Leone Bicchieri, the Executive Director of the Chicago Workers Collaborative explained that it was too early to tell. Bicchieri was "hopeful, but we'll have to see" whether the program has the desired impact.
In many ways the Department of Labor is the public option for those workers who can't afford a lawyer to seek redress for wage theft.
Supporters of the Just Pay for All campaign rally in the Rotunda of the Illinois State Capital in Springfield.
What Needs to Be Done?
Kim Kambra testified to the Illinois General Assembly Labor Committee, saying, "If I steal a piece of pizza, I'm going to jail... [Duraco products] have no consequences for not paying us. They owe us over 25 thousand dollars in wages. It's unfair to all the business that have to compete with them. It's unfair to us with families that have to support them and are losing our houses. The Department of Labor right now has no power to make them pay."
It is a testament to our society that so little is done to stop the practice of wage theft. What can be done to stem the crime spree?
According to Professor Nik Theodore it is important to keep wage theft on the agenda of lawmakers and it is imperative to increase resources to the Department of Labor to handle such cases.
However, workers who have had their wages stolen frequently turn to community groups to get their just compensation. The Chicago Workers Collaborative for example often uses workplace actions, legal pressure and grassroots organizing to get workers their stolen pay back.

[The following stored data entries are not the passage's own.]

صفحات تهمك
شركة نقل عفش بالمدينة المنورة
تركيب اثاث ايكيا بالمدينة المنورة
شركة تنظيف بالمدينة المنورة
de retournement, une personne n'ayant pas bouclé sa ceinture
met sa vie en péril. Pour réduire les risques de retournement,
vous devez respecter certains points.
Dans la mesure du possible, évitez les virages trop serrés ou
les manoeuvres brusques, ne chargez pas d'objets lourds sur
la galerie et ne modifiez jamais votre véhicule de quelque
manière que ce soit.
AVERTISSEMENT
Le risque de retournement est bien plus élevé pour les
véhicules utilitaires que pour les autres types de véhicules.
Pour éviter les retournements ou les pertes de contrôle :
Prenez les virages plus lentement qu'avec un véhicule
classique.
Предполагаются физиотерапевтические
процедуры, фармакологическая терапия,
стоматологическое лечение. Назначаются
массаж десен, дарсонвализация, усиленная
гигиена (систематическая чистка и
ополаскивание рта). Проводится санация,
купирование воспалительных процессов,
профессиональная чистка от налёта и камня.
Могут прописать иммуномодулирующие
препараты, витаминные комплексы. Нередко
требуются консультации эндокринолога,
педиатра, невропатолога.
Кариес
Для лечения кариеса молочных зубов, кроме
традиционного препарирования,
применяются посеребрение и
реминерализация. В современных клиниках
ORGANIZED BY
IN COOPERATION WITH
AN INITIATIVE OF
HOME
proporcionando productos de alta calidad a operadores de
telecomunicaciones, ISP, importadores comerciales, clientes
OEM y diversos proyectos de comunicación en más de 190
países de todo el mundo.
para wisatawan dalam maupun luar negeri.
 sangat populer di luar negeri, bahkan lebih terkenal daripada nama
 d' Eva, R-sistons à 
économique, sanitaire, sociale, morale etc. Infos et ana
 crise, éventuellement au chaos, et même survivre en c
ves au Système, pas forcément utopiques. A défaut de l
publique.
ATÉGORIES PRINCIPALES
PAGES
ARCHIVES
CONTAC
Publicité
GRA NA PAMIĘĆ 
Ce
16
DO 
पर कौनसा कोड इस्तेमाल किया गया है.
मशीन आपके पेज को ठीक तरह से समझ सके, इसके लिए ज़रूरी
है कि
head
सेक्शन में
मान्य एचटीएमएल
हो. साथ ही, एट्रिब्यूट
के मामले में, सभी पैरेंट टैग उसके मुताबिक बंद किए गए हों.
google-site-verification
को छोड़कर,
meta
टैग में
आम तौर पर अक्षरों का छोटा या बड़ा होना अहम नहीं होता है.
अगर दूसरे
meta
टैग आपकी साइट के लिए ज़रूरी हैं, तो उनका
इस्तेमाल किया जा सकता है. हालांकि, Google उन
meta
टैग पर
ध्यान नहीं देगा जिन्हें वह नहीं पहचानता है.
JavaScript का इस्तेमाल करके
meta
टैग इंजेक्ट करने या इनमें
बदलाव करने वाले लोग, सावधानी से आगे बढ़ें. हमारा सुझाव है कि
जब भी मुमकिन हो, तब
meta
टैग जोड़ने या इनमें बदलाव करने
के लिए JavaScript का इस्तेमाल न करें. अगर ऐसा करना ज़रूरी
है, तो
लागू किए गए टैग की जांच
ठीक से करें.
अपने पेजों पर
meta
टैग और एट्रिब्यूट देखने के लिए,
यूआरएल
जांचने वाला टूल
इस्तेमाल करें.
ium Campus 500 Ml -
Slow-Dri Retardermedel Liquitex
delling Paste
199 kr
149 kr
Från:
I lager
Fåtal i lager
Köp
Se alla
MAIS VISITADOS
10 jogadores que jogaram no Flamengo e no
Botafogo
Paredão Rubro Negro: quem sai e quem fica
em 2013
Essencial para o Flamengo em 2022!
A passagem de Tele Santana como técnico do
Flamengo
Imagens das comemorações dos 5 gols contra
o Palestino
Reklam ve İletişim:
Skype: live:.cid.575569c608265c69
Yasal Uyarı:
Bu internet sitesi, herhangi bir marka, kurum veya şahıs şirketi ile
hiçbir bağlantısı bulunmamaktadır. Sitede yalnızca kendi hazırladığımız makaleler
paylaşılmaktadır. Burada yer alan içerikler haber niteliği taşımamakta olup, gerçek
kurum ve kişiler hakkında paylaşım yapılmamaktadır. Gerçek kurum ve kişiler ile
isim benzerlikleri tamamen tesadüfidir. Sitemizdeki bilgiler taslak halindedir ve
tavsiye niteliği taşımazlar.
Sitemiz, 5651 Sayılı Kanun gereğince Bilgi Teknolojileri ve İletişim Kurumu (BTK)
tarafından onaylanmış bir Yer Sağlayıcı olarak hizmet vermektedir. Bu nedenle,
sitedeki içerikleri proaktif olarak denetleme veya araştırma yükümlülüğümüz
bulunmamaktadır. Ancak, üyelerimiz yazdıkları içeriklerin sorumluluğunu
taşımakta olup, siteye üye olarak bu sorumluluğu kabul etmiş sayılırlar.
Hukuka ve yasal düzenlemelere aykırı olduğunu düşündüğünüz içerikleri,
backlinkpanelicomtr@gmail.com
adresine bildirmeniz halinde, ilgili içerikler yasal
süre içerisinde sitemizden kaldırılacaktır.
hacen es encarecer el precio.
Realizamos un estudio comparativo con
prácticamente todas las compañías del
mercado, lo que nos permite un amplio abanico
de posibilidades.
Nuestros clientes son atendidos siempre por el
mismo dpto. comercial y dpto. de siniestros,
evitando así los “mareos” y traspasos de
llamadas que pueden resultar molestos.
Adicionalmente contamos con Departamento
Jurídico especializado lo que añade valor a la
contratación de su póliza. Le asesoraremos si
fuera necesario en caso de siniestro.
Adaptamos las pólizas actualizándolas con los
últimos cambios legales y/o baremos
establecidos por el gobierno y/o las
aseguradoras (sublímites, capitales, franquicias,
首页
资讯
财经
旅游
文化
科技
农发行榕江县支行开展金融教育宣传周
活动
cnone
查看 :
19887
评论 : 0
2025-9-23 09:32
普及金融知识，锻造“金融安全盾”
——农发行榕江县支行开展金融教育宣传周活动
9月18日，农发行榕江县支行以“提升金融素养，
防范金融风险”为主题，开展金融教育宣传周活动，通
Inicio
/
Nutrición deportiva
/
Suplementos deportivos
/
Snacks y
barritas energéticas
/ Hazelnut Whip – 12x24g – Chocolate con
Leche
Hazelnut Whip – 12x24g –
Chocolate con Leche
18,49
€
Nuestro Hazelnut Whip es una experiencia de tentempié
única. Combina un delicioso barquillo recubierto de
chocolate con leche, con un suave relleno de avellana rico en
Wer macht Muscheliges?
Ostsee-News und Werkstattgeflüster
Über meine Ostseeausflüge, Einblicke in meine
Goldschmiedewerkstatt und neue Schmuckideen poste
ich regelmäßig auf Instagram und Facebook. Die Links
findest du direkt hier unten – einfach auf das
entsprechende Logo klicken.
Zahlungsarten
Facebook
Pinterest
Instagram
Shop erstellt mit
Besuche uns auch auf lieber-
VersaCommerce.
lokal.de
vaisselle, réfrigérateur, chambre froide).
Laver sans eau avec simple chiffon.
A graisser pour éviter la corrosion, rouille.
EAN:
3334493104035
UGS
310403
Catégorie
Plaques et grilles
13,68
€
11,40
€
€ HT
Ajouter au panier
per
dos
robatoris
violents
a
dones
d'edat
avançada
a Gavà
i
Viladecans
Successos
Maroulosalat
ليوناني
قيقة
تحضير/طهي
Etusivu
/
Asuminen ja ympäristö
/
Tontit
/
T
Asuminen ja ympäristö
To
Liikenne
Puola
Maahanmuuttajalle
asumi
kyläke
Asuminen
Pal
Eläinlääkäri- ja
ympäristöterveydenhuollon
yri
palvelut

According to Leone Bicchieri from the Chicago Workers Collaborative, "The first line of defense is workers themselves being organized. The management of a company can literally sense in the workplace when the workers are united and it changes the dynamic of that workplace."
ARISE Chicago has been able to recover over $3,800,000 in lost wages for workers who have not been paid. The Latino Union has used direct actions at employers who don't pay their workers in order to pressure employers. According to Bicchieri, passing a law is only a step towards stopping wage theft. Community groups need to be prepared to follow up on reports of abuse, and hold employers accountable to the standards in any new law.